In this Blog I would like to offer a supportive ‘voice’ in which you can think about what you are doing, wishing for and hoping to change. Look at your behaviour that is causing you to stay in the current ‘situation’ and take note of the feelings you might have such as inadequacy, shame or anxiety. There is no doubt many people fear change, especially because jumping into the unknown can cause or increase more of the same feelings.

1. Write down your answers to the following question:

How have these ‘habits’ you want to change developed? 

Tip:  It could be cultural, parents, partners, friends, social media, tv, job or financial issues.  It could also be internal mechanisms such as depression, anxiety, low self-esteem, discontent or guilt.  Identifying internal and external causes is part of the self-analysis journey.  You could also have just become accustomed to the situation, feel powerless or plain old tired.

2.Write down the answers to these questions:

  • What are your current beliefs and values regarding yourself and your situation?
  • How are you maintaining these habits? (e.g. are you buying crisps if you are trying to lose weight)
  • What are your triggers or cues that pull you back into that behaviour? (e.g. are you going out to parties or entertaining)
  • What will you fill the gap with when you give up something – relying purely on willpower alone is unrealistic (e.g. replace crisps with almonds or lemon water)

3.Think about, develop and write down some steps to change:

  • Tell yourself aloud “I have hope” and aspire to be like someone bolder and more courageous than you. Identify a role model(s) in the area you want to change, someone that has already done what you are aiming to do.  Have several ‘mentors’, read about their journey, adopt and/or adapt using their path.
  • Beliefs and values change constantly – sometimes we are unaware of why, how and when they change. Anecdotes I hear a lot are “I was born with genes like this”, “It is my age”, “It is because of my parents”, “I don’t have time”, “I can’t lose weight”, “The doctor knows best”.  Change your beliefs – align them with your goal(s).
  • Develop new schemas (or pattern of thought) – your brain is like the London Tube underground network, it takes you where you want to go once you embark.  Change the tube line – retraining starts today with repeating the words of your change all the time until your brain gets it and the schema network changes.
  • In the same way that false truth spreads faster online negative thoughts about why you cannot change your body or situation will spread to every cell in your body.  Think constructive thoughts, use confirmatory biases to reform your behaviour.
  • Goal theory: Decide on a goal, then train your attention towards it all the time.  This process is similar to ancient teachings of prayer, meditation and acceptance – bringing your mind back each time.  It takes practice and patience but you will improve.
  • Health humanities is going mainstream – give yourself a reward for achieving a step in your goal by visiting the theatre, art show, watch a comedy, discuss a good book with friends or go dancing!
  • Join the psychiobotics revolution – studies connecting the mind and gut are still sparse and provocative, however you have nothing to lose by including some pre and probiotics in your diet. Eat wholesome foods to keep your brain thinking clearly and not clogged down with gluten or white refined sugar.

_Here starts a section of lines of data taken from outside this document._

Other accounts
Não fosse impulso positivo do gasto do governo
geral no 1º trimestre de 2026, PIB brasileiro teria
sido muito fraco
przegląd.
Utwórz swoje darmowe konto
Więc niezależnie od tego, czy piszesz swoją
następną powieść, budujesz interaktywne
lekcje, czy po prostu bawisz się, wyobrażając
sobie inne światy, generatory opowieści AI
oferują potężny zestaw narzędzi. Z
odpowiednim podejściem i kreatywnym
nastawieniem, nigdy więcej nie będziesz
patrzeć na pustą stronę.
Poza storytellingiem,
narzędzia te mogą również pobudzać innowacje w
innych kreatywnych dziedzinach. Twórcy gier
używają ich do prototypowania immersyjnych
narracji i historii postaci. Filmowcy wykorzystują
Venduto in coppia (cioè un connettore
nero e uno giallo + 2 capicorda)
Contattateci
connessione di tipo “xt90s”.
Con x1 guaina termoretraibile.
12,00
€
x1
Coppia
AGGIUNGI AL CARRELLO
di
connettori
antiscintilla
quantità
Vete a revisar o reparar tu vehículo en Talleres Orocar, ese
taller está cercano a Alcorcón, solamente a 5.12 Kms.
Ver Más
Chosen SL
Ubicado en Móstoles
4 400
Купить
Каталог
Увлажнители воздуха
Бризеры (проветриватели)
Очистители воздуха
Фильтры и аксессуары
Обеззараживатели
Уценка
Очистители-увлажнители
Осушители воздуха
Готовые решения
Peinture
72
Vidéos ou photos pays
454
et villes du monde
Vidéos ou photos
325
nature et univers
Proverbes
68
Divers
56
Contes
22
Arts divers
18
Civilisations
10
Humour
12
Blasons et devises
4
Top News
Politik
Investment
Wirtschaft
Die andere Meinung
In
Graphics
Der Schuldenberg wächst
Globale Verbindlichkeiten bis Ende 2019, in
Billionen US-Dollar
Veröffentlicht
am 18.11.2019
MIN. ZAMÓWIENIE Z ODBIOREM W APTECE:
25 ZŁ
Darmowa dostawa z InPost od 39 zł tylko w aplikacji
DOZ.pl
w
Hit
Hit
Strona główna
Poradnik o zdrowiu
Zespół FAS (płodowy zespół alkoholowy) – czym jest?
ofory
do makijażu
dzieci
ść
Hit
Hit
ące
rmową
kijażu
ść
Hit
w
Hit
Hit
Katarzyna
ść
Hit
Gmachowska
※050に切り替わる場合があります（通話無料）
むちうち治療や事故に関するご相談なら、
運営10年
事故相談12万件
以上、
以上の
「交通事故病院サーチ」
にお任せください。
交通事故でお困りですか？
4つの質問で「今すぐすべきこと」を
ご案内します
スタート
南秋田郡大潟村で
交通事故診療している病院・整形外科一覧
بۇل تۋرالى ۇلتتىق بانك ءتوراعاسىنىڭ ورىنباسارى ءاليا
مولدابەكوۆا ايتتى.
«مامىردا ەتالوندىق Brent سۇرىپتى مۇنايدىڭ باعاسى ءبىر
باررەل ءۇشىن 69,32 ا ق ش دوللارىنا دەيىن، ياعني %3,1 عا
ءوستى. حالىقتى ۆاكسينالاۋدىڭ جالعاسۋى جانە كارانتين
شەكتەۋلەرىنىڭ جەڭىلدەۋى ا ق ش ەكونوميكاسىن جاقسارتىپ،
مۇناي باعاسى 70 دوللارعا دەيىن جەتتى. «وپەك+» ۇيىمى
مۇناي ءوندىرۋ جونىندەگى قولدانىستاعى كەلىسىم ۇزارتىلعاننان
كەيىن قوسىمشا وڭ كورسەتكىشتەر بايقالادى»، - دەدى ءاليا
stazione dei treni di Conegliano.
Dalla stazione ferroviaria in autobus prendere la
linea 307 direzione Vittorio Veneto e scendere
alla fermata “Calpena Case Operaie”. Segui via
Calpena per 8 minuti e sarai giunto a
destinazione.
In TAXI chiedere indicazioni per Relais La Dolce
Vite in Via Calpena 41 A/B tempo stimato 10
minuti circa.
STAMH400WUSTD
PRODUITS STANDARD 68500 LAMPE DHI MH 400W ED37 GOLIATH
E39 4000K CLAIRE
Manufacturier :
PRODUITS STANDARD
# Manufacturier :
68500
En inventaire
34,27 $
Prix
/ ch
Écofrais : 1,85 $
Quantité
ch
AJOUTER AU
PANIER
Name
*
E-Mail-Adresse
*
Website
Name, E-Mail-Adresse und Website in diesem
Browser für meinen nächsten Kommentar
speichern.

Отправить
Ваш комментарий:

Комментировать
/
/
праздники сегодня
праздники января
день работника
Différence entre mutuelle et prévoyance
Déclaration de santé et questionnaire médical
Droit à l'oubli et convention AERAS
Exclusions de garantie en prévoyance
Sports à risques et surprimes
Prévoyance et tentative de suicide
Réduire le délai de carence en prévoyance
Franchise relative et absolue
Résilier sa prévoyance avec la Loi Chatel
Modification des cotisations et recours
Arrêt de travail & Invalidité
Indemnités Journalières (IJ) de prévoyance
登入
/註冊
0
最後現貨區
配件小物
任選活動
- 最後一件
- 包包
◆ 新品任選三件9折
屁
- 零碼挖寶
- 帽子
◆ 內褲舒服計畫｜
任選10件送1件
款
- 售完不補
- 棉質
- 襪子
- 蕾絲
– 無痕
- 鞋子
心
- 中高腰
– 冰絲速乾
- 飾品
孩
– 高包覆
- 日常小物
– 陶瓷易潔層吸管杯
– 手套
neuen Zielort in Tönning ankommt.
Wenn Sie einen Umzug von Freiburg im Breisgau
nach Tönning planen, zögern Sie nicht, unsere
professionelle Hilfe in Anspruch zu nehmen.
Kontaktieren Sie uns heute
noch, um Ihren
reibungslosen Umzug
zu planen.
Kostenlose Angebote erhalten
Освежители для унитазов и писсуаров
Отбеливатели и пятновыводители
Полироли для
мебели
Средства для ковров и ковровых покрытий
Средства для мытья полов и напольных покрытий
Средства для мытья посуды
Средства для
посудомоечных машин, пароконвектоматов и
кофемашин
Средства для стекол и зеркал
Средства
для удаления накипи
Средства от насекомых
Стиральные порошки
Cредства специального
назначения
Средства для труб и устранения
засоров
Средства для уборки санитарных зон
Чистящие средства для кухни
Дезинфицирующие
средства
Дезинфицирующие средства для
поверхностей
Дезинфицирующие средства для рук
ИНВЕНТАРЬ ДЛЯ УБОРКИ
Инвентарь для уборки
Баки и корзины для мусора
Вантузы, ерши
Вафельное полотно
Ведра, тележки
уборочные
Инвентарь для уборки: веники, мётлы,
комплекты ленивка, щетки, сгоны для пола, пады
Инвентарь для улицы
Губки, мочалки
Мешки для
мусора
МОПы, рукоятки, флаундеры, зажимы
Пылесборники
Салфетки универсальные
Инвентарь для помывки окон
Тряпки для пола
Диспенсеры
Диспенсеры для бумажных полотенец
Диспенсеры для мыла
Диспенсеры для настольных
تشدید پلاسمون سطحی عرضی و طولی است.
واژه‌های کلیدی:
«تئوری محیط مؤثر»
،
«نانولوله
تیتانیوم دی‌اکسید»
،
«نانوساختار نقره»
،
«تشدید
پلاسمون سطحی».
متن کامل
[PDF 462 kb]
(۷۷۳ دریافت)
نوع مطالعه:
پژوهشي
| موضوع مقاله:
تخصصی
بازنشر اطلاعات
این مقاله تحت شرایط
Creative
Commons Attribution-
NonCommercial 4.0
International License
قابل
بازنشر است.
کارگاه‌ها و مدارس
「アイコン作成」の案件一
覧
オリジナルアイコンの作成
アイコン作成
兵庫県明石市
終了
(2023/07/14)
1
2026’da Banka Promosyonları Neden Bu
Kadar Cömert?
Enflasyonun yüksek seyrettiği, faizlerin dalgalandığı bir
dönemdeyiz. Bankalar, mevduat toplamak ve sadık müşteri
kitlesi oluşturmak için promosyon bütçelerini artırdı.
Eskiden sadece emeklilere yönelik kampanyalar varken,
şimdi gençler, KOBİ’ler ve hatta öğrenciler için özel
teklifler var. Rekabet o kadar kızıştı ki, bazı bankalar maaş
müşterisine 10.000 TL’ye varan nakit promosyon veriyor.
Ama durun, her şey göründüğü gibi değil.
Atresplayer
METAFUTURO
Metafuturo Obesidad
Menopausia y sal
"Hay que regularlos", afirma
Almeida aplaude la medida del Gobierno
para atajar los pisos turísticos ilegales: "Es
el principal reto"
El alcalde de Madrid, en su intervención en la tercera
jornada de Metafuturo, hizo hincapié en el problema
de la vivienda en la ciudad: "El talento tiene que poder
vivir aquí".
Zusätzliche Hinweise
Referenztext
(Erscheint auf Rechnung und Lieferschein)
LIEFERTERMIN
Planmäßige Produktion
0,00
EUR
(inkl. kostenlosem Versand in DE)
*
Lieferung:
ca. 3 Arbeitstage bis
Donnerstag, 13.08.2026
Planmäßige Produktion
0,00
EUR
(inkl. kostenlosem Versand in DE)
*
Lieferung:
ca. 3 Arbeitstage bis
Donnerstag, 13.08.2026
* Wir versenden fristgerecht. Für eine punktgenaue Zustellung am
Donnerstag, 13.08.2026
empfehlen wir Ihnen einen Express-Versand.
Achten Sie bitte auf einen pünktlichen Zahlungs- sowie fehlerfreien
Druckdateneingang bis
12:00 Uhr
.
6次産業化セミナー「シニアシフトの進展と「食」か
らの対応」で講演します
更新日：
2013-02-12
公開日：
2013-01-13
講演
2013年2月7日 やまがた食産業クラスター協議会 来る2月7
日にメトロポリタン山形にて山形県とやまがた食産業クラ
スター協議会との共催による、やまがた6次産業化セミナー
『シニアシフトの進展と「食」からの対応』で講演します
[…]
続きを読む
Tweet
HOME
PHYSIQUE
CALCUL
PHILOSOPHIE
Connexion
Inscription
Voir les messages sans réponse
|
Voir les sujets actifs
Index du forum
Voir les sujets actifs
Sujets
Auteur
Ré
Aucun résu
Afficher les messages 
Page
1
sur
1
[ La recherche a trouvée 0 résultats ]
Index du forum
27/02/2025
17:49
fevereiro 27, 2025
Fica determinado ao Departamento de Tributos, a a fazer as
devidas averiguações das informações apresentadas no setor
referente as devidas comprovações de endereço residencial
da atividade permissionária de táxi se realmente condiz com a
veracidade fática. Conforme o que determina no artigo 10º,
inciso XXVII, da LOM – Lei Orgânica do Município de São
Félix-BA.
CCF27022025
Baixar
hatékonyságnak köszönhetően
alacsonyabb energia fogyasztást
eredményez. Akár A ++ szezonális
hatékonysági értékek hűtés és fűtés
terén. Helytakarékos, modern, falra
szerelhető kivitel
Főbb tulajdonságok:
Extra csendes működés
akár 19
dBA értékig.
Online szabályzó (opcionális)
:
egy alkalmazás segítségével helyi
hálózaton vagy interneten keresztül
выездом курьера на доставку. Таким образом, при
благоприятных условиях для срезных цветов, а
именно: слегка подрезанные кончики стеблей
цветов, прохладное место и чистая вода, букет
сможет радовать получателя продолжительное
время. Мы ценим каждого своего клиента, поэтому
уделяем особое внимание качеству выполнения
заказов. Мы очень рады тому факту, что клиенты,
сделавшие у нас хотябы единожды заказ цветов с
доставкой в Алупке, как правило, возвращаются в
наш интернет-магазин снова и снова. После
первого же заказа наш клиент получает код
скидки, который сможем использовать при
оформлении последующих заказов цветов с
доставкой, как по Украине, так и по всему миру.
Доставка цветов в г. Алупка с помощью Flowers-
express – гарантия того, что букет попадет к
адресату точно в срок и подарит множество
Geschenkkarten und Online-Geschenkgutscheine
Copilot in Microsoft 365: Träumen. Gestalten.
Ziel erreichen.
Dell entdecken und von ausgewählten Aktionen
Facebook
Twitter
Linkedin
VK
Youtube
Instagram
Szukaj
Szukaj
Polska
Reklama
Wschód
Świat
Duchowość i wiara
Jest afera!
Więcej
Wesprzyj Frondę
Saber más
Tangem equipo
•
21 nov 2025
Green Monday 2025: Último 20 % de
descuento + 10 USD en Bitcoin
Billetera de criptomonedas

In summary, there is significant and exciting scientific research on functional magnetic resonance imaging (fMRI) that is able to see how the brain uses oxygen and glucose to send messages that will help in the future. While future research might be able to help your decision by identifying the scripts that exist from childhood that stop or influence you thinking about yourself or situation, for now it is up to you.

I hope that this Blog helps you to recognise the source of your feelings and the reasons for procrastination and encourages you to talk to yourself! Make a decision to change (be specific) and you are rewiring your brain in the direction you want.